Anniversario strage ferroviaria, targa d’onore per il barlettano Michele Corsini

Giovedì sera presso la Cattedrale di S. Maria Maggiore di Barletta è stata celebrata la messa in occasione del tragico anniversario della strage ferroviaria Bari – Nord avvenuta il 12 Luglio 2016 in cui hanno perso la vita ben 23 persone.

Tra le vittime dell’incidente ricordate durante la funzione, i cittadini hanno avuto occasione di commemorare anche l’amico e compaesano Michele Corsini, un uomo buono e genuino rimasto nel cuore di tutti coloro che hanno avuto occasione di conoscerlo.
Michele viveva in un paese dell’hinterland bergamasco ma tornava spesso a Barletta nel bar che gestiva nel centro storico a pochi passi dalla Cattedrale.
Quel maledetto martedì era di ritorno nella sua città natale quando all’improvviso la sua vita è stata spezzata a bordo di quel treno. Aveva solo 61 anni.
Impossibile dimenticare quei giorni di fuoco, impossibile dimenticare quelle immagini raccapriccianti, impossibile dimenticare i volti dei familiari speranzosi, rassegnati e infine disperati.

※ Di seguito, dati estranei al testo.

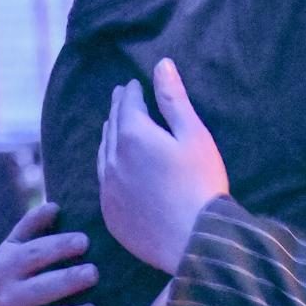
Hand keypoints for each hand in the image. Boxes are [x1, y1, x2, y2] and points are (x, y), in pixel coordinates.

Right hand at [0, 201, 98, 305]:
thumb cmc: (26, 271)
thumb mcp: (21, 246)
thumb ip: (35, 225)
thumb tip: (55, 206)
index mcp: (6, 266)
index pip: (32, 255)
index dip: (58, 247)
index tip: (85, 242)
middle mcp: (6, 297)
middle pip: (39, 289)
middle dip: (67, 281)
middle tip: (94, 273)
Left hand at [98, 60, 229, 274]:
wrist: (194, 240)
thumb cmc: (201, 184)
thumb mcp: (193, 135)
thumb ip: (174, 99)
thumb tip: (161, 64)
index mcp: (133, 135)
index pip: (127, 104)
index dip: (131, 91)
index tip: (133, 84)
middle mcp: (112, 159)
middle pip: (112, 126)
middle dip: (117, 109)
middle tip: (120, 97)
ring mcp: (108, 188)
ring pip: (103, 154)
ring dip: (109, 136)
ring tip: (114, 127)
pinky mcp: (110, 213)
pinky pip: (104, 181)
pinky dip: (108, 166)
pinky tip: (115, 168)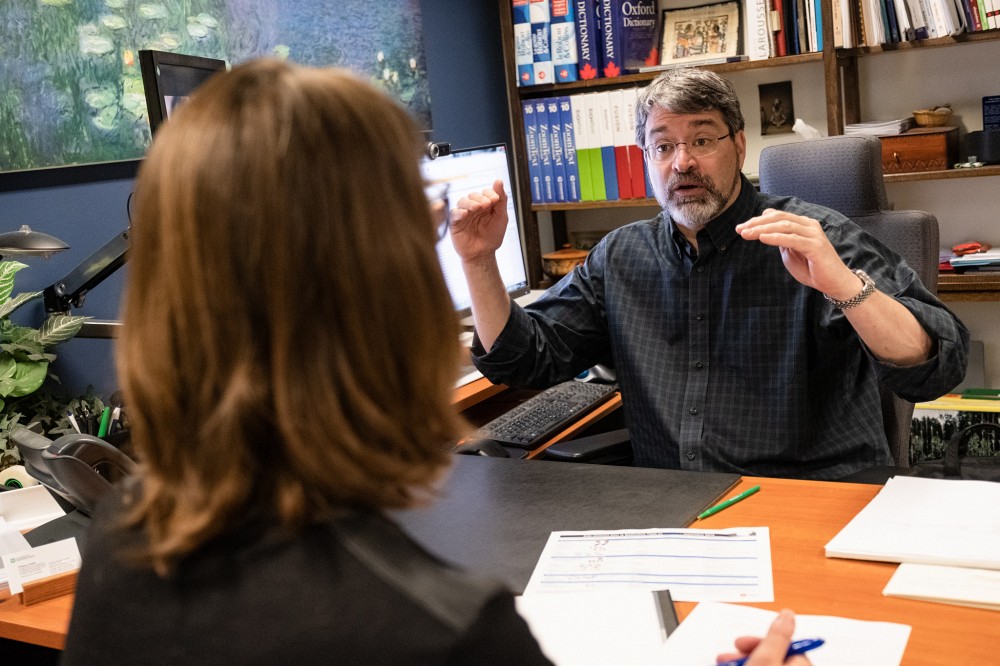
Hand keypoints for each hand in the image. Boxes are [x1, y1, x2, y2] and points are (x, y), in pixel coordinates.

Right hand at [449, 179, 508, 263]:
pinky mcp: (455, 223)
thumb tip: (499, 181)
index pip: (485, 192)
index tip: (495, 200)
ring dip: (470, 202)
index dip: (490, 193)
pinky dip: (459, 212)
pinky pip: (454, 213)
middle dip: (480, 198)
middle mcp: (474, 207)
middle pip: (473, 195)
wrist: (483, 254)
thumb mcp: (501, 217)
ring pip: (462, 201)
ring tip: (476, 208)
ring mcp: (464, 214)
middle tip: (487, 205)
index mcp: (485, 205)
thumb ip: (501, 200)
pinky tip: (465, 214)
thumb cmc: (492, 236)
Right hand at [716, 609, 811, 665]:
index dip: (760, 642)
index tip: (739, 643)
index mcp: (801, 665)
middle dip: (748, 653)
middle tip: (727, 658)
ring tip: (723, 664)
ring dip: (743, 662)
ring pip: (765, 665)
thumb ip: (777, 635)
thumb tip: (788, 614)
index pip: (785, 647)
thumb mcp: (765, 658)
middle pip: (774, 657)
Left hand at [736, 209, 859, 300]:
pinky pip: (792, 239)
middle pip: (779, 218)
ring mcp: (813, 234)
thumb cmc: (812, 268)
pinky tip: (763, 238)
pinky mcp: (815, 246)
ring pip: (784, 226)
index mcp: (802, 224)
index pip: (777, 216)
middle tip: (740, 229)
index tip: (741, 227)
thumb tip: (765, 229)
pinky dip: (776, 237)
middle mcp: (809, 225)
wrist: (833, 282)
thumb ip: (780, 239)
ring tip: (747, 234)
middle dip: (756, 223)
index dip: (758, 220)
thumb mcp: (790, 252)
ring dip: (763, 229)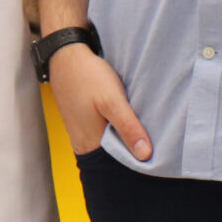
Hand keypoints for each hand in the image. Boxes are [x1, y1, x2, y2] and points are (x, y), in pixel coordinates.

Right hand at [47, 43, 151, 161]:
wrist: (65, 56)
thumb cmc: (87, 77)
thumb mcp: (112, 101)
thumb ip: (128, 128)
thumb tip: (145, 155)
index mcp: (89, 143)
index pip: (117, 165)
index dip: (136, 161)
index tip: (156, 155)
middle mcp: (82, 143)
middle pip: (112, 157)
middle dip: (131, 151)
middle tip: (152, 140)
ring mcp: (80, 133)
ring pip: (108, 145)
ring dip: (123, 139)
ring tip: (141, 129)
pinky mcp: (81, 122)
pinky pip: (102, 134)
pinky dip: (114, 130)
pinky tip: (125, 119)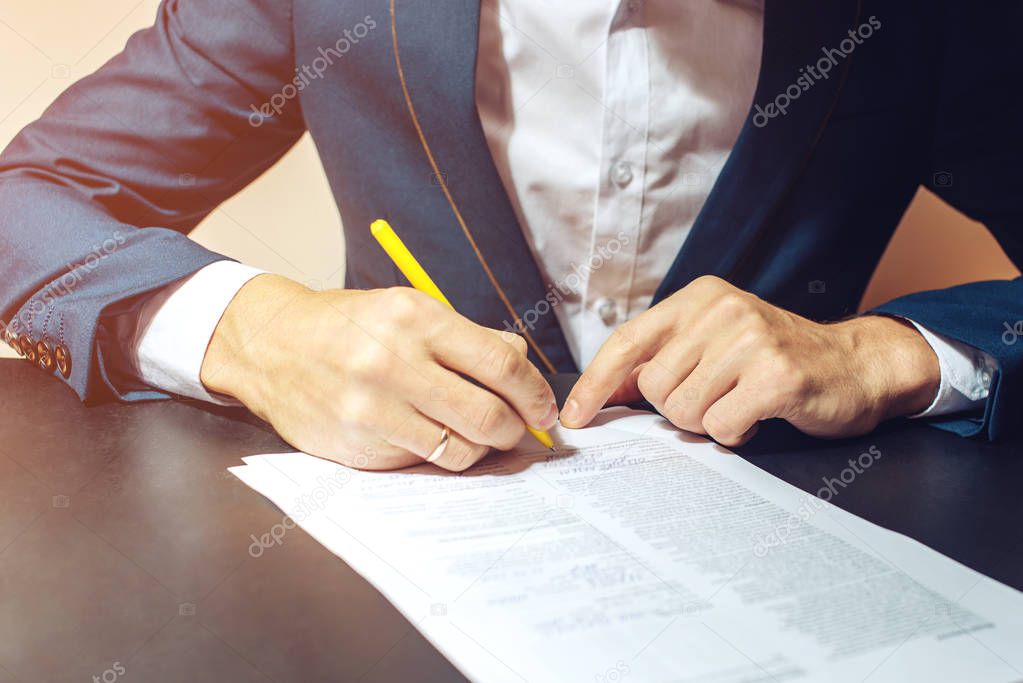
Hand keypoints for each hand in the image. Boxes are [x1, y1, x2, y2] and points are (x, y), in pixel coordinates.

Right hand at [200, 275, 557, 470]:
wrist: (272, 346)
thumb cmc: (348, 326)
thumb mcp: (406, 309)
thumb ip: (466, 337)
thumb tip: (521, 366)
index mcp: (415, 317)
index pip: (500, 362)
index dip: (534, 392)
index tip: (542, 406)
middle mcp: (394, 361)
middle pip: (488, 414)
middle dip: (516, 429)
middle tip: (520, 429)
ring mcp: (373, 408)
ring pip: (461, 448)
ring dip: (482, 448)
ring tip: (480, 436)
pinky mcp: (359, 444)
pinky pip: (424, 462)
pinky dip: (442, 456)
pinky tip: (437, 440)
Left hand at [561, 276, 939, 445]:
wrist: (856, 365)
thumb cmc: (775, 361)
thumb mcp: (713, 346)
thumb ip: (660, 361)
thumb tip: (601, 390)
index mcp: (698, 298)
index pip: (628, 341)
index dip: (595, 383)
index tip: (574, 417)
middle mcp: (722, 309)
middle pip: (653, 387)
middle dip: (676, 409)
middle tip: (715, 399)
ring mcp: (751, 340)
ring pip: (682, 410)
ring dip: (707, 423)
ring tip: (738, 404)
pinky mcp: (776, 375)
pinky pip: (721, 427)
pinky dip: (735, 434)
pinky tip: (758, 416)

La città di Barletta si è riunita proprio per questo: per non dimenticare. Sperando che certe tragedie non accadano mai più.
Ed è proprio questo che il Sindaco Pasquale Cascella ha voluto specificare mentre salutava e porgeva la targa d’onore alla moglie di Michele Corsini, Tiziana. Una targa dedicata a tutte le vittime della sciagura con l’augurio di riscattare tale disastro con sviluppo e progresso.

Non ci sono parole – ha esordito la Signora Tiziana Corsini parlando gentilmente con Barletta News – sembra ieri ed è un ricordo che non si cancellerà mai nel tempo. Devo solo ringraziare tutti i Barlettani che hanno conosciuto mio marito e anche chi ha dato il suo sostegno, nonostante non lo conoscesse. Michele era molto amato, gli piaceva Barletta ed era a favore dei giovani.
Devo dire che non è vero che il tempo cancella, anzi, non fa altro che infierire su quella che è stata una vita con lui, su tutte le aspettative e i nostri disegni futuri insieme. Adesso, entrambi in pensione, avremmo abbandonato il bar per fare una vita di vacanzieri perenni, invece questo non è stato possibile. Questo non sarebbe dovuto accadere! Un passeggero dovrebbe stare tranquillo seduto al suo posto sul treno invece d’incontrare una brutta morte e mi auguro solo che non abbia sofferto nell’impatto. Oggi lo ricordiamo e sempre sarà onorato insieme alle altre 22 vittime” – ha concluso così la Signora Corsini.

Si trattata di una commuovente funzione dove è stato possibile salutare i familiari, ascoltare l’interpretazione di una lettera straziante di Michela Diviccaro, vedere quanto il comune di Barletta sia stato vicino ai parenti di Michele e ammirare la cartolina realizzata in memoria delle 23 vittime, da parte della famiglia Corsini.

Tra i presenti oltre ad amici e parenti della famiglia Corsini, anche il Sindaco Pasquale Cascella, insieme all’Amministrazione Comunale di Barletta e l’Assessore alle politiche sociali avvocato Marcello Lanotte. Purtroppo ,a causa della scarsa affluenza di cittadini, la fiaccolata prevista a fine messa in onore di Corsini e di tutte le altre vittime non è stata svolta come previsto arrecando dispiacere a tutti i presenti e alla famiglia di Zio Michele.